A use-after-free vulnerability was discovered in the apusys component affecting MediaTek chipsets. The vulnerability was assigned CVE-2021-0899 and was disclosed in December 2021. This security flaw affects various MediaTek chipset models including MT6873, MT6875, MT6877, MT6883, MT6885, MT6889, and others running Android versions 10.0, 11.0, and 12.0 (MediaTek Bulletin).

The vulnerability is classified as a use-after-free (CWE-416) issue in the apusys component. It received a CVSS v3.1 base score of 6.7 (Medium), with the vector string CVSS:3.1/AV:L/AC:L/PR:H/UI:N/S:U/C:H/I:H/A:H. The vulnerability requires local access and high privileges for exploitation, but does not require user interaction (NVD).

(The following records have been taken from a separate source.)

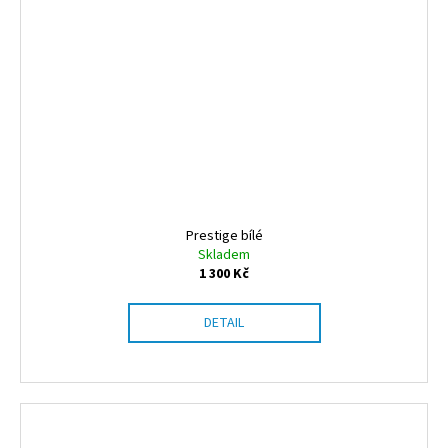
Prestige bílé
Skladem
1 300 Kč
DETAIL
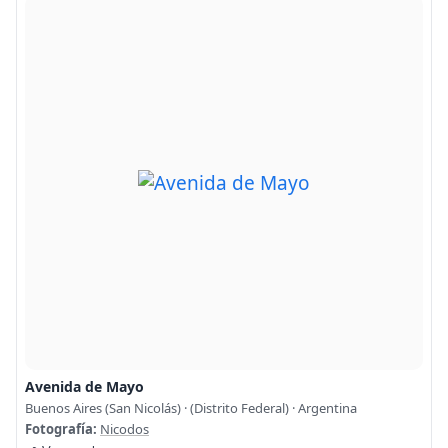
Avenida de Mayo
Buenos Aires (San Nicolás) · (Distrito Federal) · Argentina
Fotografía:
Nicodos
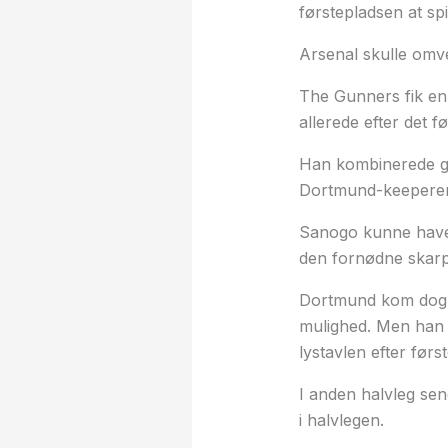
førstepladsen at spil
Arsenal skulle omven
The Gunners fik en
allerede efter det f
Han kombinerede go
Dortmund-keeperen R
Sanogo kunne have 
den fornødne skar
Dortmund kom dog o
mulighed. Men han 
lystavlen efter først
I anden halvleg se
i halvlegen.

If exploited, this vulnerability could lead to memory corruption and local escalation of privilege. The attack requires System execution privileges to be successful. The potential impact includes unauthorized elevation of privileges on affected devices (MediaTek Bulletin).

MediaTek has addressed this vulnerability and notified device OEMs of the security patches at least two months before publication. Users of affected devices should ensure they install the latest security updates provided by their device manufacturers (MediaTek Bulletin).